● **TASK DIRECTIONS**
Every line containing "could" should be identified and copied from the data below.

● **RECORDS PROVIDED**
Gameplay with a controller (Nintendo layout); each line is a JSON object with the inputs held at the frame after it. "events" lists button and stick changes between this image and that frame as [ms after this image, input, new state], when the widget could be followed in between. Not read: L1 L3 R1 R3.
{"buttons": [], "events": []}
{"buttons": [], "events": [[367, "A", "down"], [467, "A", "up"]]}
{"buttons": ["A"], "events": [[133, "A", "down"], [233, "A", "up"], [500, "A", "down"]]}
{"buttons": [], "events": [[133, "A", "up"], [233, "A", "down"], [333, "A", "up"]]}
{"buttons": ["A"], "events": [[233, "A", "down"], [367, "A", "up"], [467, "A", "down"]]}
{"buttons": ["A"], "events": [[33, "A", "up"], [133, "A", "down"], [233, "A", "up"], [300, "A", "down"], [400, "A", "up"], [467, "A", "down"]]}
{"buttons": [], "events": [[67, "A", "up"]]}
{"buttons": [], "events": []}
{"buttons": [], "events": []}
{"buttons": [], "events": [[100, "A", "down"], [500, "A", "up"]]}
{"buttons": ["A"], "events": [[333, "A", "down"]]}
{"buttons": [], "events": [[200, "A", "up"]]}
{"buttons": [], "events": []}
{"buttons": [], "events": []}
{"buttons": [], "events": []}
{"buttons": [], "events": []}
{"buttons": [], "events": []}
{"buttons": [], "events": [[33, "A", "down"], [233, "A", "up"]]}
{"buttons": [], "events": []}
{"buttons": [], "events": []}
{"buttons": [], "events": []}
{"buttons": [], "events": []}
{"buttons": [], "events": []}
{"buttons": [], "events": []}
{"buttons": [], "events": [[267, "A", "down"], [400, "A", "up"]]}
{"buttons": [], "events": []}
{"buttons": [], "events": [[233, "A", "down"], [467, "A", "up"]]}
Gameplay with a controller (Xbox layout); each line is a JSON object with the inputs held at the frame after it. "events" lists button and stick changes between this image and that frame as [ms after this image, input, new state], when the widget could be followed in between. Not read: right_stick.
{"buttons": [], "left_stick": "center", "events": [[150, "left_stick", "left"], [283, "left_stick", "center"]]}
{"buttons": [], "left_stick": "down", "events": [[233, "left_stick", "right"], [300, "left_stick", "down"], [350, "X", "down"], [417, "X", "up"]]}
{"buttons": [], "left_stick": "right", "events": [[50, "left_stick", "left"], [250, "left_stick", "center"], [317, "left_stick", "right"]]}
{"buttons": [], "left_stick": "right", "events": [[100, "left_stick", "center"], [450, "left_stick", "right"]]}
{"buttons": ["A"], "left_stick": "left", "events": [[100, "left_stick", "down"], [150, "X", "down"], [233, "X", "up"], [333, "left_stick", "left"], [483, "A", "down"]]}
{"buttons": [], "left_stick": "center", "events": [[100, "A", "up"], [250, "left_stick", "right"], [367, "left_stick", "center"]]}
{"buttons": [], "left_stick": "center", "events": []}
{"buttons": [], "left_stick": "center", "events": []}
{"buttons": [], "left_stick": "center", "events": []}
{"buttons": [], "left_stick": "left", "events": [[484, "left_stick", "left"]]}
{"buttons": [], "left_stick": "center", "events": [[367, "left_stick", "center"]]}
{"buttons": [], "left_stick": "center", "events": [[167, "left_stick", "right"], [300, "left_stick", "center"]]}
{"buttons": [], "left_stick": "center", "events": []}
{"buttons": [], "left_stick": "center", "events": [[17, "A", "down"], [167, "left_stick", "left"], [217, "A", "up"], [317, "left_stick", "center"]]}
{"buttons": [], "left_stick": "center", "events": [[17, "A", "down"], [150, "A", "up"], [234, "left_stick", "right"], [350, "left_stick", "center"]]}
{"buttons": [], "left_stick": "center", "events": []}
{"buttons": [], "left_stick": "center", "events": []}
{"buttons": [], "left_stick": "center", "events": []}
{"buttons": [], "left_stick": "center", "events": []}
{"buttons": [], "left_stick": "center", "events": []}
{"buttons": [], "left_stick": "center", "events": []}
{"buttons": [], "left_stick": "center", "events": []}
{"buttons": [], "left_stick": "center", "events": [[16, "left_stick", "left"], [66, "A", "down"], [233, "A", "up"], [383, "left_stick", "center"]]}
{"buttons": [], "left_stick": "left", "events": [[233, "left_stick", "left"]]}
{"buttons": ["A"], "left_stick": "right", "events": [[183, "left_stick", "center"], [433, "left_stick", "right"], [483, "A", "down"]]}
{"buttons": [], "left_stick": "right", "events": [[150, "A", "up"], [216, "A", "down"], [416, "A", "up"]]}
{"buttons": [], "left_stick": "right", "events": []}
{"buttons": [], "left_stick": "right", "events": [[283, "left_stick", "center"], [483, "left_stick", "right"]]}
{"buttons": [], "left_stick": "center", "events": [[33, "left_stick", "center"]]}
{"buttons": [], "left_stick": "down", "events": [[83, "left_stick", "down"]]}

● **RESPONSE BELOW**
Gameplay with a controller (Nintendo layout); each line is a JSON object with the inputs held at the frame after it. "events" lists button and stick changes between this image and that frame as [ms after this image, input, new state], when the widget could be followed in between. Not read: L1 L3 R1 R3.
Gameplay with a controller (Xbox layout); each line is a JSON object with the inputs held at the frame after it. "events" lists button and stick changes between this image and that frame as [ms after this image, input, new state], when the widget could be followed in between. Not read: right_stick.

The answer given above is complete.